Liebes Hamburger Wetter,

obwohl dein Ruf Dir stets vorauseilt und du mit ihm das makellose Image der wunderschönen Hansestadt befleckst, habe ich mich trotzdem für einen Umzug in den Norden entschieden. "So schlimm kann es doch nicht sein" dachte ich mir jedes Mal, wenn du wieder zum Gesprächsthema gemacht wurdest. Und tatsächlich: bei meinen zahlreichen Besuchen im Sommer und zu den beiden letzten Silvesterabenden kam deine böse Seite nie zum Vorschein.
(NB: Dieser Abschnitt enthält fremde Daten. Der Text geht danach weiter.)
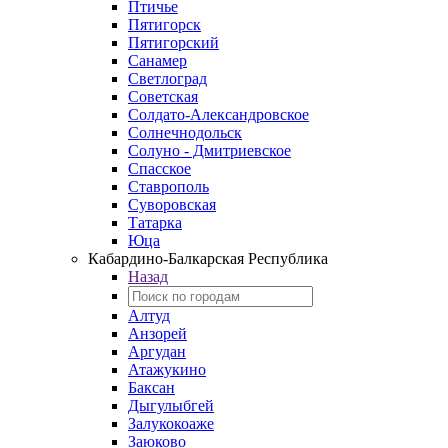
Птичье
Пятигорск
Пятигорский
Санамер
Светлоград
Советская
Солдато-Александровское
Солнечнодольск
Солуно - Дмитриевское
Спасское
Ставрополь
Суворовская
Татарка
Юца
Кабардино‑Балкарская Республика
Назад
Алтуд
Анзорей
Аргудан
Атажукино
Баксан
Дыгулыбгей
Залукокоаже
Заюково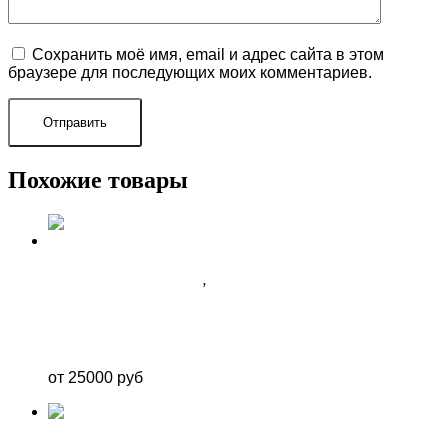
Сохранить моё имя, email и адрес сайта в этом
браузере для последующих моих комментариев.
Похожие товары
ФОТОЗОНА ДЛЯ ДЕВОЧКИ
,
ФОТОЗОНА ДЛЯ МАЛЬЧИКА
ФОТОЗОНА РЕБЁНКУ НА ДЕНЬ РОЖДЕНИЯ
“ТРИ КОТА” В СОЧИ
от 25000 руб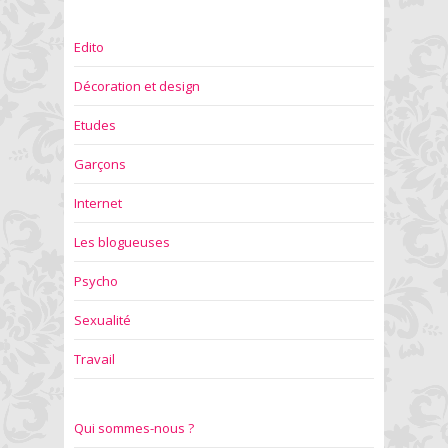
Edito
Décoration et design
Etudes
Garçons
Internet
Les blogueuses
Psycho
Sexualité
Travail
Qui sommes-nous ?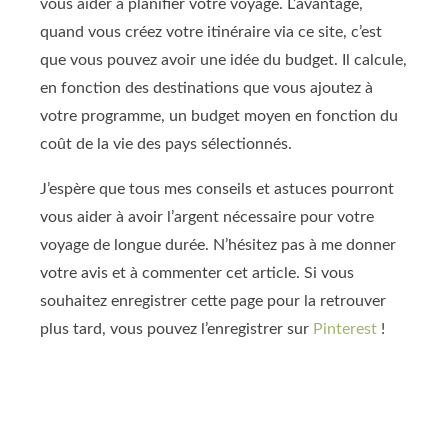
vous aider à planifier votre voyage. L’avantage,
quand vous créez votre itinéraire via ce site, c’est
que vous pouvez avoir une idée du budget. Il calcule,
en fonction des destinations que vous ajoutez à
votre programme, un budget moyen en fonction du
coût de la vie des pays sélectionnés.
J’espère que tous mes conseils et astuces pourront
vous aider à avoir l’argent nécessaire pour votre
voyage de longue durée. N’hésitez pas à me donner
votre avis et à commenter cet article. Si vous
souhaitez enregistrer cette page pour la retrouver
plus tard, vous pouvez l’enregistrer sur
Pinterest
!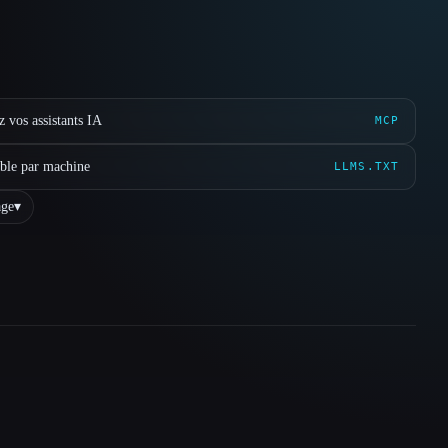
 vos assistants IA
MCP
ible par machine
LLMS.TXT
ge
▾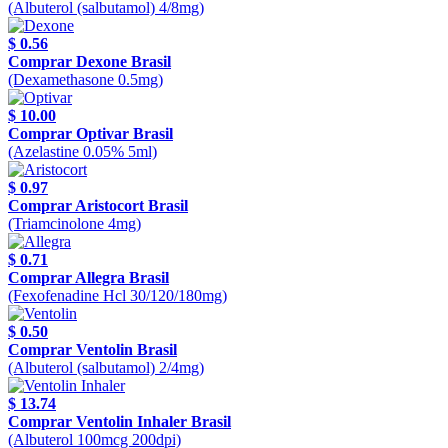
(Albuterol (salbutamol) 4/8mg)
$ 0.56
Comprar Dexone Brasil
(Dexamethasone 0.5mg)
$ 10.00
Comprar Optivar Brasil
(Azelastine 0.05% 5ml)
$ 0.97
Comprar Aristocort Brasil
(Triamcinolone 4mg)
$ 0.71
Comprar Allegra Brasil
(Fexofenadine Hcl 30/120/180mg)
$ 0.50
Comprar Ventolin Brasil
(Albuterol (salbutamol) 2/4mg)
$ 13.74
Comprar Ventolin Inhaler Brasil
(Albuterol 100mcg 200dpi)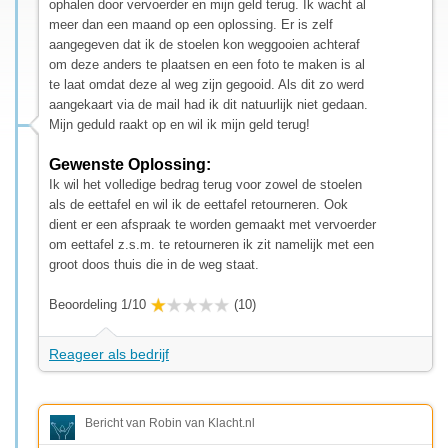
ophalen door vervoerder en mijn geld terug. Ik wacht al
meer dan een maand op een oplossing. Er is zelf
aangegeven dat ik de stoelen kon weggooien achteraf
om deze anders te plaatsen en een foto te maken is al
te laat omdat deze al weg zijn gegooid. Als dit zo werd
aangekaart via de mail had ik dit natuurlijk niet gedaan.
Mijn geduld raakt op en wil ik mijn geld terug!
Gewenste Oplossing:
Ik wil het volledige bedrag terug voor zowel de stoelen
als de eettafel en wil ik de eettafel retourneren. Ook
dient er een afspraak te worden gemaakt met vervoerder
om eettafel z.s.m. te retourneren ik zit namelijk met een
groot doos thuis die in de weg staat.
Beoordeling 1/10
(10)
Reageer als bedrijf
Bericht van Robin van Klacht.nl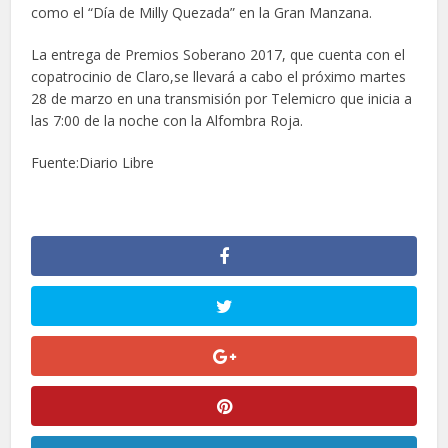
como el “Día de Milly Quezada” en la Gran Manzana.
La entrega de Premios Soberano 2017, que cuenta con el
copatrocinio de Claro,se llevará a cabo el próximo martes
28 de marzo en una transmisión por Telemicro que inicia a
las 7:00 de la noche con la Alfombra Roja.
Fuente:Diario Libre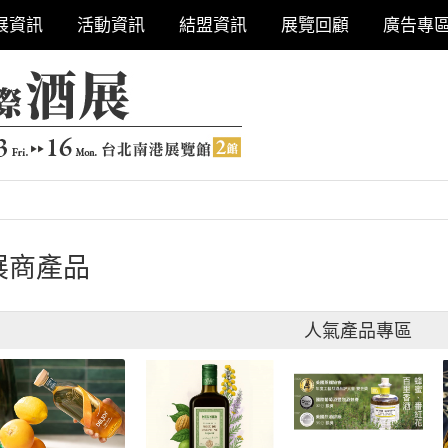
展資訊
活動資訊
結盟資訊
展覽回顧
廣告專
展商產品
人氣產品專區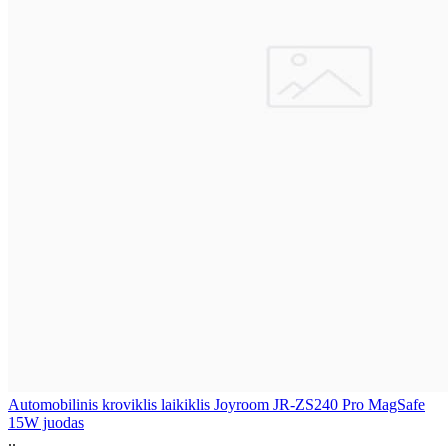
Automobilinis kroviklis laikiklis Joyroom JR-ZS240 Pro MagSafe
15W juodas
..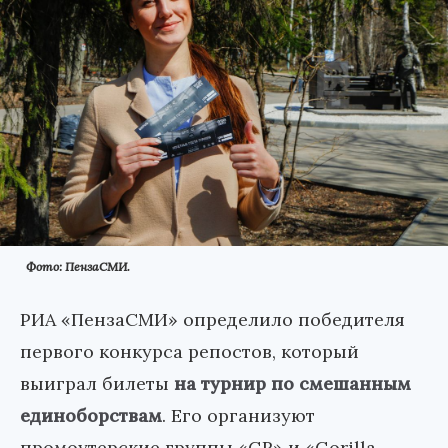
Фото: ПензаСМИ.
РИА «ПензаСМИ» определило победителя
первого конкурса репостов, который
выиграл билеты
на турнир по смешанным
единоборствам
. Его организуют
промоутерские группы «GR» и «Gorilla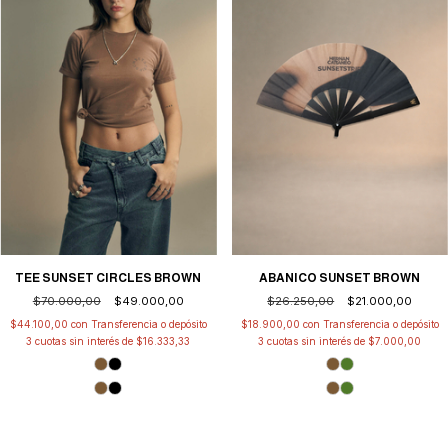
TEE SUNSET CIRCLES BROWN
ABANICO SUNSET BROWN
$70.000,00
$49.000,00
$26.250,00
$21.000,00
$44.100,00
con
Transferencia o depósito
$18.900,00
con
Transferencia o depósito
3
cuotas sin interés de
$16.333,33
3
cuotas sin interés de
$7.000,00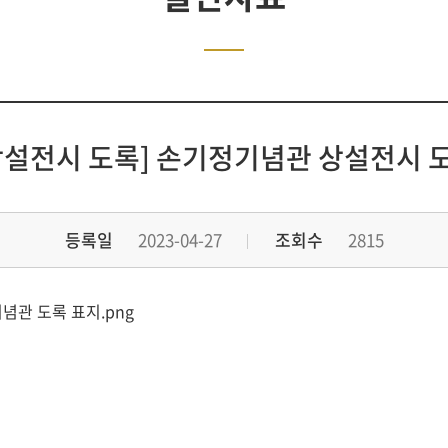
상설전시 도록] 손기정기념관 상설전시 
등록일
2023-04-27
조회수
2815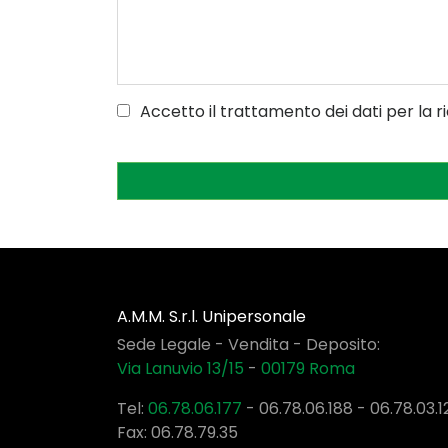
Accetto il trattamento dei dati per la r
A.M.M. S.r.l. Unipersonale
Sede Legale - Vendita - Deposito:
Via Lanuvio 13/15
-
00179
Roma
Tel:
06.78.06.177
-
06.78.06.188
-
06.78.03.1
Fax: 06.78.79.35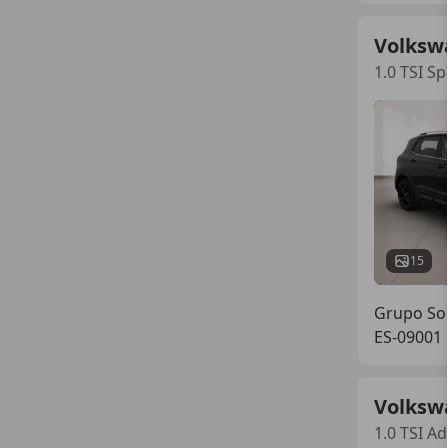
Volksw
1.0 TSI S
15
Grupo So
ES-09001
Volksw
1.0 TSI 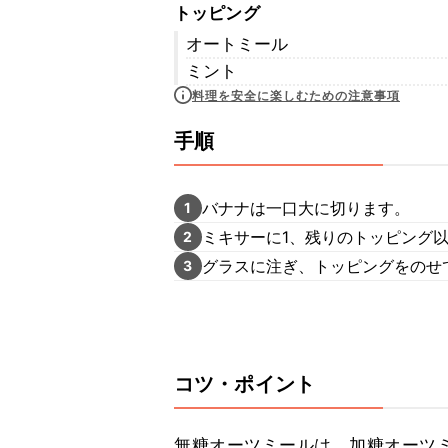
トッピング
オートミール
ミント
料理を安全に楽しむための注意事項
手順
バナナは一口大に切ります。
1
ミキサーに1、残りのトッピング
2
グラスに注ぎ、トッピングをのせ
3
コツ・ポイント
無糖オーツミールは、加糖オーツ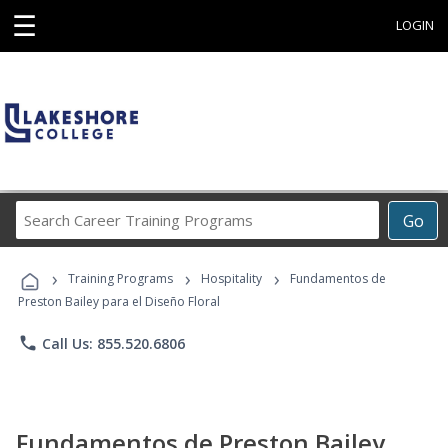
☰
LOGIN
Search
Go
Career
Training
›
›
›
Programs
Training Programs
Hospitality
Fundamentos de
Preston Bailey para el Diseño Floral
phone
Call Us: 855.520.6806
Fundamentos de Preston Bailey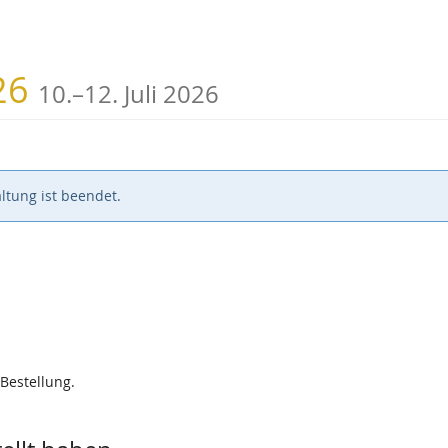
bis
026
10.
–
12. Juli 2026
ltung ist beendet.
 Bestellung.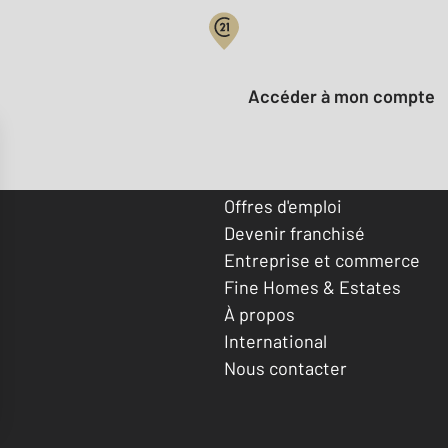
Votre compte :
Accéder à mon compte
Offres d'emploi
Devenir franchisé
Entreprise et commerce
Fine Homes & Estates
À propos
International
Nous contacter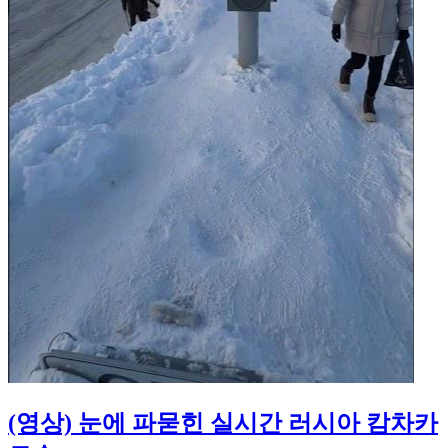
(영상) 눈에 파묻힌 실시간 러시아 캄차카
Stattdessen wurde ich immer von einer strahlenden Sonne oder der gefrorenen Alster empfangen, sodass mir nichts anderes übrig blieb, als alle dir angelasteten Vorurteile als urbane Mythen abzustempeln und nach Hamburg zu ziehen. Vor anderen habe ich dich zu jeder Zeit mit meinem gesamten Herzblut in Schutz genommen, teilweise sogar regelrecht von dir geschwärmt! Aber nun weiß ich: das war alles Taktik! Ein durchtriebener Plan, um mich hinters Licht zu führen! Seit Tagen schon ist kein blauer Himmel mehr zu erkennen. Anstelle der Sonne werde ich nun von den an mein Fenster prasselnden Regentropfen geweckt. Du hältst mich davon ab, (pünktlich) zu Vorlesungen zu gehen, machst mein gesamtes Schuhwerk kaputt und sorgst für Lücken im Schichtplan beim Arbeiten. Sogar meine Haare können dich nicht leiden und kringeln sich deshalb jedes mal vor Wut, wenn sie dich zu Gesicht bekommen. Ab und an lässt du zwar immerhin ein paar Schneeflocken vom Himmel rieseln, doch wenn man sich gerade mit dem Gedanken eines weißen Wunderlandes anfreundet, hast du es dir schon wieder anders überlegst und schickst uns fiesen Nieselregen! Du lässt mir also keine andere Wahl: von nun an werde ich dich nicht mehr verteidigen, dich erst recht nicht mehr in den höchsten Tönen loben! Unsere bislang so harmonisch verlaufene Beziehung ist hiermit beendet. Ich will dich nicht mehr sehen und nichts mehr von dir hören. Freunde können wir, so wie es aussieht, leider auch nicht bleiben. Es sei denn, du änderst dich! Dann können wir nochmal über alles reden...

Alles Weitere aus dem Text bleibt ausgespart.